With the Hertz and Dollar Thrifty merger almost past us, America is waking up to the fact that three car rental companies control 94% of the market. And the media is starting to call the car rental industry an oligopoly.
You guessed it, an oligopoly is essentially a market controlled by a small number of firms that thus control pricing. The concept isn’t quite as seductive as a monopoly, so you’ll never see Oligopoly, the board game; as much as Jim Cramer wishes there was one.

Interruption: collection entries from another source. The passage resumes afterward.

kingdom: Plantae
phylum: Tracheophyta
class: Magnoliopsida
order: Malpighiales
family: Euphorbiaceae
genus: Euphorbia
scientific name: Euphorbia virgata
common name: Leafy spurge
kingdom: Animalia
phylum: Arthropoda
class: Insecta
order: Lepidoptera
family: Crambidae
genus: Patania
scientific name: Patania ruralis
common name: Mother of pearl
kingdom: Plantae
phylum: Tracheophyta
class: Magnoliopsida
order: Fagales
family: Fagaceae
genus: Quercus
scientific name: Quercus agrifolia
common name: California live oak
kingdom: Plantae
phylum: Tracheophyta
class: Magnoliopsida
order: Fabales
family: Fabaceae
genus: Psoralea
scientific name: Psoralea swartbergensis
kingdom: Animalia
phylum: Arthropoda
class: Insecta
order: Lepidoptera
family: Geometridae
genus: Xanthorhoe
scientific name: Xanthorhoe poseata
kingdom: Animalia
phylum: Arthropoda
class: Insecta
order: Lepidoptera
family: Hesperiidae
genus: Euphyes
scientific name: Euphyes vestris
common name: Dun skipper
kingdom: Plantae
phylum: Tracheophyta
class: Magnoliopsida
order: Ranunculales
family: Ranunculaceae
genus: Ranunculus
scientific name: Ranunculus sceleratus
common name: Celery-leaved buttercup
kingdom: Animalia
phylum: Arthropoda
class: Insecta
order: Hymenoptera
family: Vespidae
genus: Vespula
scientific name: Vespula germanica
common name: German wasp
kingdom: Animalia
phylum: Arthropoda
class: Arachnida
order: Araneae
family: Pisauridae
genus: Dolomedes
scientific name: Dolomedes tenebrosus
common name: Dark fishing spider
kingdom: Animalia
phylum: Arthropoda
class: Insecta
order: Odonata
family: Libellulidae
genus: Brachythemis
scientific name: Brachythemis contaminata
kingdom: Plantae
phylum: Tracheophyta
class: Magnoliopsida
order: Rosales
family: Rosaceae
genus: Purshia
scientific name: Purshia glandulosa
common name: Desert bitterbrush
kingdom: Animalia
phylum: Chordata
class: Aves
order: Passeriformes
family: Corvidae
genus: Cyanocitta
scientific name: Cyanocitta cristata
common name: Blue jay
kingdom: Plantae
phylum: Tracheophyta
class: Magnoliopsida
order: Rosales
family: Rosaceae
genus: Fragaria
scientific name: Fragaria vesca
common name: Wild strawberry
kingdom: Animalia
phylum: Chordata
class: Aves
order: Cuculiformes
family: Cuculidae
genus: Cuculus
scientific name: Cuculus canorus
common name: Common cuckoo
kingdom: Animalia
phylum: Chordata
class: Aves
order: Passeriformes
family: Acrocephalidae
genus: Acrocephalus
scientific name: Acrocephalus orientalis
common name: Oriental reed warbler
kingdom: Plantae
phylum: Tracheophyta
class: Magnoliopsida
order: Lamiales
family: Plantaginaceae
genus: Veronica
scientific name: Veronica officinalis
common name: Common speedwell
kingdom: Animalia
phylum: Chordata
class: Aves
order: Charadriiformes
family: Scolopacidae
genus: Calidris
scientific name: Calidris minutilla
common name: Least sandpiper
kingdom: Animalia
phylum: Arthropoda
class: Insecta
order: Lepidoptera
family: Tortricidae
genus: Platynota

It’s in our American nature to take a skeptical view of rule by a few. But I say to car rental consumers, be not afraid - at least of that word. Car rental rates will go up, and they will go down. Before you assign anecdotal claims of rate increases to the new oligopoly just as you would a balmy winter day to global warming, you must understand the many forces at work that affect car rental rates.
Why rates could go up:
Pricing is dictated by competition, but it is also a function of the cost of the product. And the product has gotten more expensive. The cost to buy a car has gone up, and manufacturers are forcing higher-contented (and thus higher-priced) vehicles into rental fleets. The used car market has come back down to Earth, putting further pressure on holding costs. For the past two years, car rental companies had the luxury of lowering rates to gain a little market share because they could make it up when they sold the car. Not so today.
As well, pricing is influenced by supply and demand. The days of flooding the car rental market with cheap, unsold cars are over. With the right-sizing of the automotive industry, automakers are limiting sales into rental as a way to protect residual values. As a consequence, rental fleets are not oversupplied. With fewer cars, there’s less of a need to discount rates.
Technology and the science of fleet management are also playing a role: More sophisticated rate management and reservations forecasting have led to better utilization, which help to raise rates.
Why rates could go down:
The “value” segment of the market is growing the fastest by far, according to airport concessions data. With the growth of Fox and the emergence of a new player in Sixt, along with the rebirth of Advantage (thanks to the FTC), the leisure consumer has lower priced options.
And if the industry starts to get fat on profits, you’ll see more of a play for market share, which will drive down rates again. You’ll also see the smaller, cheaper brands getting fatter on the table scraps.
Why rates might not change much:
There are still eight consumer-facing car rental brands. Yes, three puppet masters pull the strings for those brands. Yet, unlike the airlines, consumers still have a matrix of “premium,” “mid-tier” and “value” options to choose from. They can still click the lowest price of those eight brands (in addition to seeking out an independent). The market will migrate down the chain as prices get higher.
In terms of the business segment, corporate pricing has been underwater for some time. The majority of that business will still be controlled by Avis, Hertz and National under corporate contracts. With the merger, Hertz should be able to keep more corporate business by allowing the cheaper customers to rent with Dollar Thrifty. However, those customers won’t necessarily be paying more; they’d just be switching to a brand that matches their price point.
Nor will the insurance replacement market change; it is and will continue to be dominated by Enterprise, which competes to some extent with other majors and many local players.
Yes, rates will change, but due to many factors. Before we chalk it all up to the effects of an oligopoly, let’s see what rates do across five or six quarters. And really, renting a car will always be a slim percentage of the overall travel spend. When car rental companies crow about a 2% move in better pricing, the rate change to the consumer ends up being about a dollar a day.
From an industry perspective, a healthy rate environment is a good thing. After all, renting a car has been the best bargain around for years. Isn’t it time that a rental car is valued at its real worth?